Anouncements included India’s first rail auto hub in Chennai, boost to e-catering, creation of dedicated north-south, east-west and east coast freight corridors by 2019; connectivity to North-East and Wi-Fi in railway stations.
Unlike last year when he tweaked freight rates to mop up an additional Rs 4,000 crore (Rs 40 bilion), Prabhu made no fresh changes either in passenger fares or freight rates.
Plan outlay for Railways has been put at Rs 1.21 lakh crore for 2016-17, up by about 20 per cent from the current year’s estimated expenditure. Its focus was on completion of the ongoing projects rather than announcing new ones.
“These are challenging times, may be one of the toughest. We are faced with two headwinds, entirely beyond our control; tepid growth of our economy’s core sectors due to international slowdown and the looming impact of the 7th Pay Commission and increased productivity bonus payouts,” he said in his over an hour long speech.
Slowdown in growth of passenger and freight revenues has put pressure on the railways’ finances and Prabhu said the railways would need to cut costs, grow its freight business which provides two-thirds of its revenue and target new sources of non-tariff revenue through measures such as redeveloping train stations.
“We need to look beyond the current approach to expand the basket (of freight commodities). We will make sure we recapture the traffic,” Prabhu said adding railways need to “reorganise, restructure and rejuvenate.”
The three new superfast trains announced by him include ‘Humsafar’ which will be a fully air-conditioned third AC service with option of meals. ‘Tejas’ will showcase the future of train travel in India with speeds up to 130 km per hour with onboard services such as entertainment, local cuisine and Wi-Fi.
The two trains will ensure cost recovery through tariff and non-tariff measures while ‘Uday’ will be an overnight double-decker along with ‘Utkrishit’ double-decker air-conditioned yatri express on the busiest routes.
For improving quality of travel for unreserved passenger, a superfast ‘Antyodya’ express service would be introduced. ‘Deen Dayalu’ unreserved coaches with portable water and higher number of mobile charging points would also be introduced.

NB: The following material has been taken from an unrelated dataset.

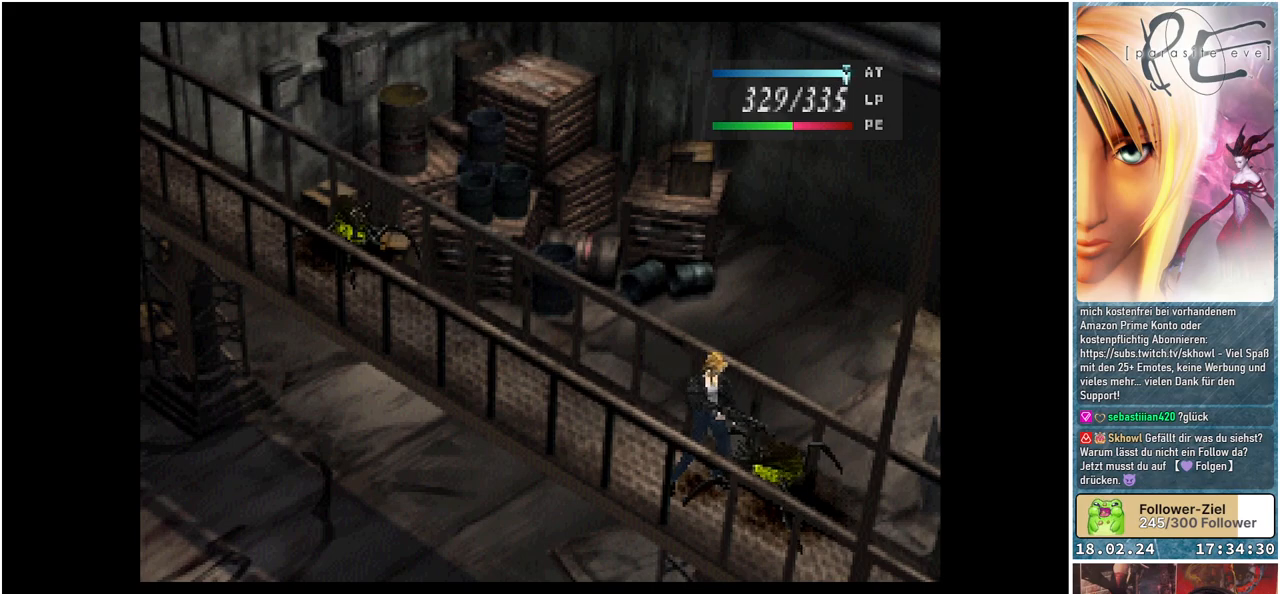
{"buttons": ["A"], "events": [[83, "A", "up"], [167, "A", "down"], [217, "A", "up"], [283, "A", "down"], [350, "A", "up"], [433, "A", "down"]]}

He also announced setting up of a Rail Development Authority to enable fair pricing of services, promote competition, protect customer interest and determine efficiency standards. The draft Bill in this regard will be ready after holding extensive stakeholder consultations.

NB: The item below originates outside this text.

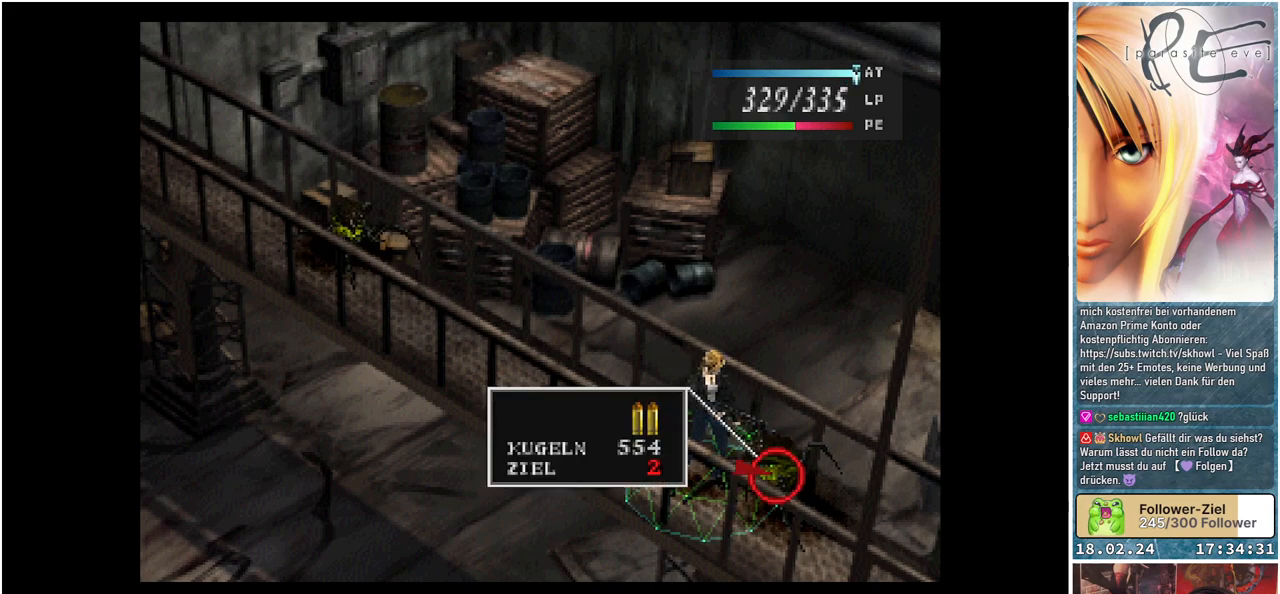
{"buttons": [], "events": [[33, "A", "up"], [100, "A", "down"], [167, "A", "up"], [233, "A", "down"], [317, "A", "up"]]}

India Railways have a saving of Rs 8,720 crore from previous budget estimates, Prabhu said. This year, “we hope to generate revenues to the order of Rs 1,84,820 crore.” The focus will be on capital expenditure with a mix of various sources of funding in order to ensure the projects are given assured funding.
“Dignity of passengers, speed of trains and progress of nation are main themes of this budget,” he added. ‘Reorganise, Restructure and Rejuvenate’ are the three pillars of the Rail Budget.
Prabhu announced plans to eliminate all unmanned level crossings by 2020, electrify 2000-km rail line next year and increase electrification budget by 50 per cent.
Railways is poised to commission 7 km of broad gauge lines every day in this year against an average of 4.3 km. Port connectivity and North East connectivity to be priority. Mizoram and Manipur to be brought under broad gauge soon.
While quota of lower berths for senior citizens and women passengers has been increased, Wi-fi connectivity will be provided at 100 stations this year and 400 stations next year.
Bar-coded tickets to be introduced while coolies would be now called ‘sahayaks’.
Also, it is proposed to invite FM radio stations to provide train borne entertainment via PA systems, local art to be highlighted at railway stations, online booking of retiring rooms has been provided. 17,000 additional bio-toilets to be provided by the end of current fiscal year.
Railways would get Rs 40,000 crore (Rs 400 billion) budgetary support from the government as Rs 30,000 crore (Rs 300 billion) is the loss on subsidizing passenger fares.
CCTV surveillance will be at all stations, 300 major stations would be covered this year. Also, capacity of e-ticketing system would be enhanced from 2000 tickets a minute to 7200 a minute (to support 120,000 concurrent users).
As many as 44 new projects valued at Rs 92,714 crore (Rs 927.14 billion) to be implemented this year. Two locomotive factories at the cost of Rs 40,000 crore (Rs 400 billion) to be set up.